Su primer timo no era desconocido en Mumbai. Lo único que necesitó fue una pequeña imprenta, papel de carta con membrete y una lista de viudas. En cuanto obtuvo esto último (después de leer cada día las necrológicas del Mumbai Times) puso manos a la obra. Se especializó en vender acciones de empresas de ultramar inexistentes. Esto le proporcionó unos ingresos regulares, hasta que intentó vender un paquete a la viuda de otro estafador.

Cuando Malik fue acusado, admitió haber estafado más de un millón de rupias, pero el inspector jefe sospechaba que había sido mucho más. Al fin y al cabo, ¿cuántas viudas estaban dispuestas a reconocer que habían cedido a los encantos de Malik? Malik fue condenado a cinco años en la cárcel de Pune y Kumar perdió contacto con él durante casi una década.

Malik volvió a la prisión tras ser detenido por vender pisos en un bloque de apartamentos edificado sobre un terreno que resultó ser un pantano. Esta vez, el juez le condenó a siete años. Transcurrió otra década.

El tercer delito de Malik fue todavía más ingenioso y le deparó una condena aún más larga. Se hizo pasar por corredor de seguros de vida. Por desgracia, las anualidades nunca vencían… salvo para Malik.

Su abogado señaló al juez que su cliente se había embolsado unos doce millones de rupias, pero, como apenas podía devolver el dinero a los que todavía vivían, el magistrado estimó que doce años sería una cantidad justa por aquella póliza en particular.
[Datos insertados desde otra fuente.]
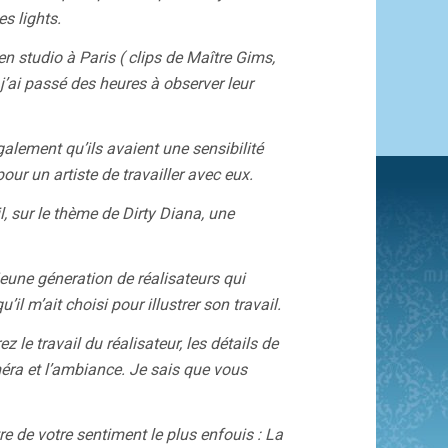
s lights.
en studio à Paris ( clips de Maître Gims,
j’ai passé des heures à observer leur
alement qu’ils avaient une sensibilité
pour un artiste de travailler avec eux.
l, sur le thème de Dirty Diana, une
jeune géneration de réalisateurs qui
’il m’ait choisi pour illustrer son travail.
 le travail du réalisateur, les détails de
éra et l’ambiance. Je sais que vous
e de votre sentiment le plus enfouis : La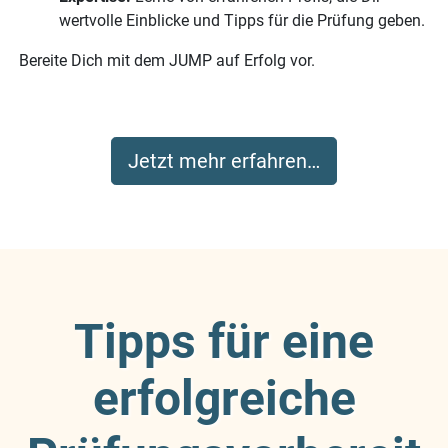
wertvolle Einblicke und Tipps für die Prüfung geben.
Bereite Dich mit dem JUMP auf Erfolg vor.
Jetzt mehr erfahren…
Tipps für eine
erfolgreiche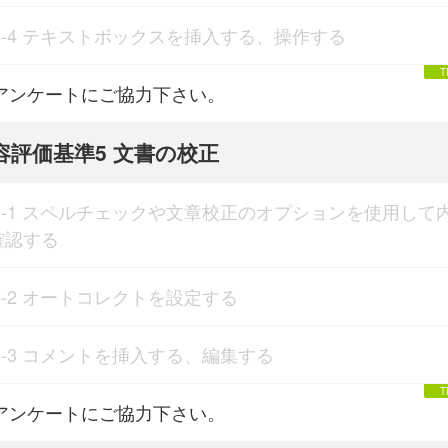
4-4 テキストボックスを挿入する、操作する
アンケートにご協力下さい。
容評価基準5 文書の校正
5-1 スペルチェックや文章校正のオプションを使用して
確認する
5-2 オートコレクトを設定する
5-3 コメントを挿入する、編集する
アンケートにご協力下さい。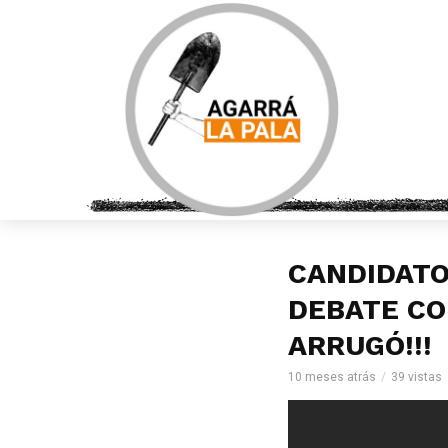
CANDIDATO
DEBATE CON
ARRUGÓ!!!
10 meses atrás
39 vistas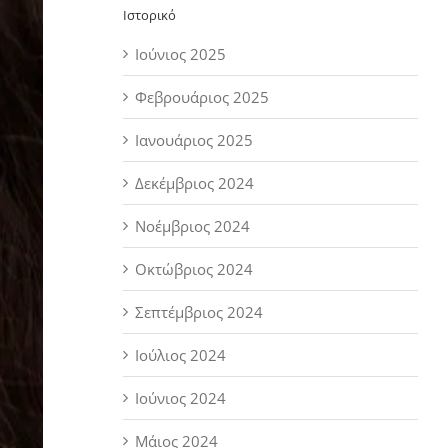
Ιστορικό
Ιούνιος 2025
Φεβρουάριος 2025
Ιανουάριος 2025
Δεκέμβριος 2024
Νοέμβριος 2024
Οκτώβριος 2024
Σεπτέμβριος 2024
Ιούλιος 2024
Ιούνιος 2024
Μάιος 2024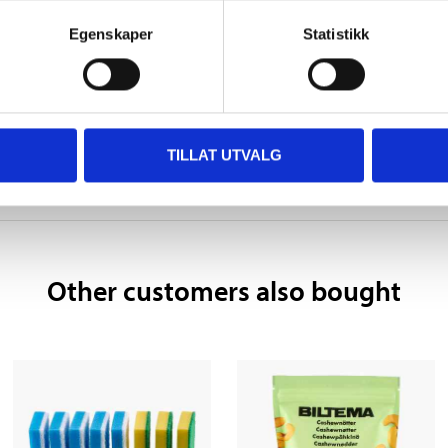
Egenskaper
Statistikk
1,6 kg
Bamboo/polyester/cotton.
TILLAT UTVALG
Other customers also bought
Cuando el inspector jefe hubo pasado la última página, aún no entendía muy bien por qué Malik quería verle. Apretó un botón que había debajo del escritorio para informar a su secretaria de que estaba preparado para recibir a la siguiente visita.

El inspector jefe Kumar alzó la vista cuando la puerta se abrió. Miró a un hombre al que apenas reconoció. Malik debía de ser diez años más joven que él, pero aparentaba su misma edad. Si bien el expediente de Malik afirmaba que medía metro setenta y dos y pesaba sesenta y ocho kilos, el hombre que entró en el despacho no encajaba con esa descripción.

El viejo estafador tenía la piel arrugada y seca, y la espalda encorvada, por lo que parecía haber encogido. Media vida entre rejas le había pasado factura. Llevaba una camisa blanca con el cuello y los puños raídos, y un traje que le quedaba ancho, tal vez confeccionado a medida mucho tiempo atrás. No era el hombre seguro de sí mismo al que el inspector jefe había detenido por primera vez treinta años antes, un hombre que siempre tenía una respuesta para todo.

Malik dirigió una débil sonrisa al inspector jefe cuando se detuvo ante él.

– Gracias por acceder a recibirme -dijo en un susurro. Hasta su voz había adelgazado.

El inspector jefe asintió y le indicó con un ademán que se sentara al otro lado del escritorio.

– Me espera una mañana de mucho trabajo, Malik, de modo que ve al grano.

– Por supuesto, señor -repuso Malik incluso antes de sentarse-. Es que estoy buscando empleo.

Al inspector jefe se le habían ocurrido diversos motivos por los que Malik podría querer verle, pero buscar empleo no se encontraba entre ellos.

– Antes de echarse a reír -continuó Malik-, permítame explicarle mi caso.

El inspector jefe se reclinó en la silla y juntó las yemas de los dedos, como si rezara en silencio.